Does the prospect of accepting capitated payments keep you awake at night? What if your per-member, per-month cost calculations fall short and you're forced to take a big loss?
Fear no more. The insurance industry is champing at the bit to help you manage that risk.
As hospitals and medical groups move into the business of managing care in exchange for a capitated payment rate, new insurance products are cropping up to help spread the risk.
Called "provider excess," "medical stop-loss" or "provider capitation," programs to insure against the risk of capitation losses are being offered by a rapidly expanding number of carriers.
Applying lessons."What's the new risk that's confronting the providers? It's clearly stop-loss or capitation risk," said Judy Hart, deputy national director in the St. Louis-based healthcare division of Alexander & Alexander, which develops insurance programs for healthcare providers. The challenge facing the insurance industry is to apply what it's learned about insuring against malpractice risks to the stop-loss side of the business, she said.
Currently, some 25 insurance carriers are in the business, said Craig Kelbel, senior vice president of Costa Mesa, Calif.-based U.S. Benefits, the managing general underwriter of provider capitation products for Continental Insurance, a New York-based insurer. Just six months ago, there were only 10 carriers offering provider capitation insurance, he said.
According to an estimate by Alden Risk Management Services, a Miami-based subsidiary of John Alden Life Insurance Co., provider capitation insurance is expected to become a $1 billion market within the next five years.
Mr. Kelbel said the total potential market is "in the billions of dollars."
Three paths.Generally,providers have three options for handling the risk of capitation losses, said George L. Root, a managing principal in the San Diego office of Weissburg & Aronson.

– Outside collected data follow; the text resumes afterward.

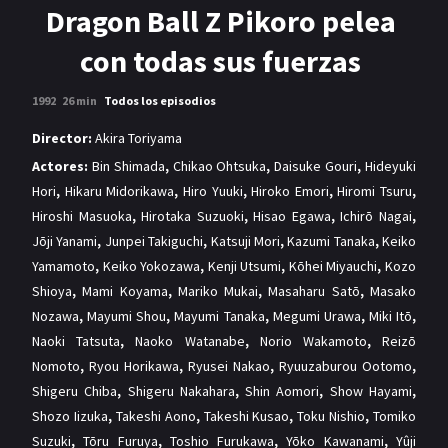
MANGAS
Dragon Ball Z Pikoro pelea
con todas sus fuerzas
1992
26 min
Todos los episodios
Director:
Akira Toriyama
Actores:
Bin Shimada
,
Chikao Ohtsuka
,
Daisuke Gouri
,
Hideyuki
Hori
,
Hikaru Midorikawa
,
Hiro Yuuki
,
Hiroko Emori
,
Hiromi Tsuru
,
Hiroshi Masuoka
,
Hirotaka Suzuoki
,
Hisao Egawa
,
Ichirō Nagai
,
Jōji Yanami
,
Junpei Takiguchi
,
Katsuji Mori
,
Kazumi Tanaka
,
Keiko
Yamamoto
,
Keiko Yokozawa
,
Kenji Utsumi
,
Kōhei Miyauchi
,
Kozo
Shioya
,
Mami Koyama
,
Mariko Mukai
,
Masaharu Satō
,
Masako
Nozawa
,
Mayumi Shou
,
Mayumi Tanaka
,
Megumi Urawa
,
Miki Itō
,
Naoki Tatsuta
,
Naoko Watanabe
,
Norio Wakamoto
,
Reizō
Nomoto
,
Ryou Horikawa
,
Ryusei Nakao
,
Ryuuzaburou Ootomo
,
Shigeru Chiba
,
Shigeru Nakahara
,
Shin Aomori
,
Show Hayami
,
Shozo Iizuka
,
Takeshi Aono
,
Takeshi Kusao
,
Toku Nishio
,
Tomiko
Suzuki
,
Tōru Furuya
,
Toshio Furukawa
,
Yōko Kawanami
,
Yûji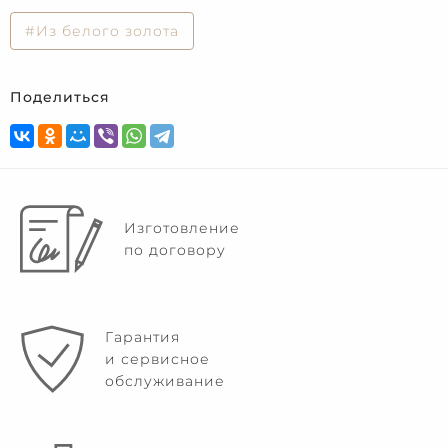
#Из белого золота
Поделиться
Изготовление
по договору
Гарантия
и сервисное
обслуживание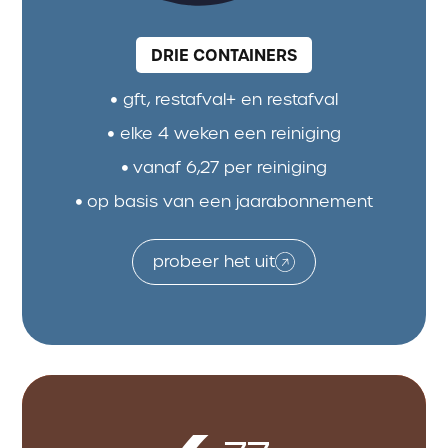
DRIE CONTAINERS
gft, restafval+ en restafval
elke 4 weken een reiniging
vanaf 6,27 per reiniging
op basis van een jaarabonnement
probeer het uit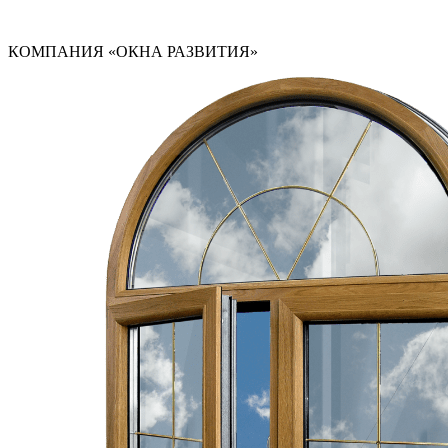
КОМПАНИЯ «ОКНА РАЗВИТИЯ»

Hospitals and medical groups can let payers withhold a portion of their capitation rate, which goes into capitation insurance coverage purchased by the payer, Mr. Root said. Providers also can take the full capitation amount and buy their own stop-loss coverage directly, he said. A third option is to self-insure against the risk.

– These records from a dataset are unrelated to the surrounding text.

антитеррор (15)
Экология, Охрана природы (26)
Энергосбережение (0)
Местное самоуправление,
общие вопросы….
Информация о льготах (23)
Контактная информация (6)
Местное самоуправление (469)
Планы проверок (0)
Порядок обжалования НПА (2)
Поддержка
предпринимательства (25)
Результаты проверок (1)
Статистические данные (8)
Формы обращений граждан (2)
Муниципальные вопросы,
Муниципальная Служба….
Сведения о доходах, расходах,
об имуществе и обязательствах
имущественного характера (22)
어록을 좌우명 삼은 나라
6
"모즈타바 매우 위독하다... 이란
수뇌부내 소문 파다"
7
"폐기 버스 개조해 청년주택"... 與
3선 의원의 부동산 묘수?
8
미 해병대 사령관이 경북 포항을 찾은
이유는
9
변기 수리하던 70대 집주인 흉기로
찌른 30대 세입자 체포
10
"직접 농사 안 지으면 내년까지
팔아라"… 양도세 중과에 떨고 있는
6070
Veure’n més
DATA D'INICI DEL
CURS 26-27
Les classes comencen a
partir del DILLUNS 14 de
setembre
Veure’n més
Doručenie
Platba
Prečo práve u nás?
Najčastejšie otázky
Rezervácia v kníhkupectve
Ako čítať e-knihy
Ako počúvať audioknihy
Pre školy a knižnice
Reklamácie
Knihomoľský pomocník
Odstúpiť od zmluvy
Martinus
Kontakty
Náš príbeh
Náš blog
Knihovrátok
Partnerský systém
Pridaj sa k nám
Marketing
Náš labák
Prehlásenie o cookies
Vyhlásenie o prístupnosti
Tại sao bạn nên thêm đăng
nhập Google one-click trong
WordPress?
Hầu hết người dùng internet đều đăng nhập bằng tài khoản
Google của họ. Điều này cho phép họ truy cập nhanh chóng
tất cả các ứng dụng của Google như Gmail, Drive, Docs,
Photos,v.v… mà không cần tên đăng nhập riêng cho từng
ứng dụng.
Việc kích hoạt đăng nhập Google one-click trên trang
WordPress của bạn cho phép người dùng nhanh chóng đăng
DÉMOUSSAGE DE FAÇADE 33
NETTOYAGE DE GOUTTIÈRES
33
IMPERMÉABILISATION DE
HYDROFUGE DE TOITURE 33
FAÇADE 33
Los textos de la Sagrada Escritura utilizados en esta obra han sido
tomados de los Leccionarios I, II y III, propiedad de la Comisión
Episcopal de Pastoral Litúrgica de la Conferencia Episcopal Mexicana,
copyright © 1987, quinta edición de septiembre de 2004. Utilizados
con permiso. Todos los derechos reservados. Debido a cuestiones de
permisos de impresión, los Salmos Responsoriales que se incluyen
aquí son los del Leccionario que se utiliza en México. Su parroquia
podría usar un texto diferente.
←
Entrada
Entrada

The problem with buying capitation coverage is that such insurance can be expensive, Mr. Root said. Typically, the insurance kicks in when a physician claim exceeds a total of $5,000 per patient per month and when an inpatient hospital claim exceeds $25,000 per patient per month, he said. Such coverage may cost a provider $5.25 to $5.50 per member per month, he said.
But insurers said the cost can range widely, depending on the product design. For example, it can be as low as 40 cents or as high as $4 to $5 per member per month, Mr. Kelbel said.
Some providers are choosing to self-insure to keep down costs. Sharp Healthcare, the San Diego, Calif.-based healthcare system, started its own insurance company several years ago just to cover its capitation risks, said Alison Fleury, Sharp's controller. Estimates of Sharp's savings compared with capitation insurance products on the market weren't available, but "I know that it is cheaper," Ms. Fleury said.
But for providers that insure fewer lives or are less experienced at accepting risk, buying insurance may make more sense. At least that's what the insurers are banking on.
"Trying to predict and even handle certain cases isn't something that they're equipped to do," said Scott Walker, an assistant vice president at Southeastern Risk Specialists, Atlanta, which underwrites insurance products offered by the Lexington Insurance Co., a Boston-based insurer. In many parts of the country, the number of actual capitation contracts remains very limited. Most of its capitation insurance business is in California and Arizona, he said.
New insurers.New York-based Continental Insurance entered the market this year because it seemed to be a natural fit with the other types of insurance it sells to hospitals, such as directors' and officers' coverage and medical malpractice insurance, said James M. Baldyga, a vice president and underwriting officer. So far, most of its clients are hospitals, but the company also is marketing to medical groups.
Last year, Willis Corroon, a worldwide insurance broker and consultant, set up a task force to look at the healthcare industry's capitation insurance needs and the types of products available. The company is surveying insurance carriers to find out what types of coverage they offer, who the purchasers are, and what methods are being used to determine economic loss. The survey results will be used to help carriers design products that will better serve healthcare providers.
The growth of capitation "has driven a lot of interest" in reinsurance products, said Douglas J. Ley, a vice president in Willis Corroon's Milwaukee office. "Some (carriers) feel this is going to be a very, very large market and they're looking at it very seriously," he said.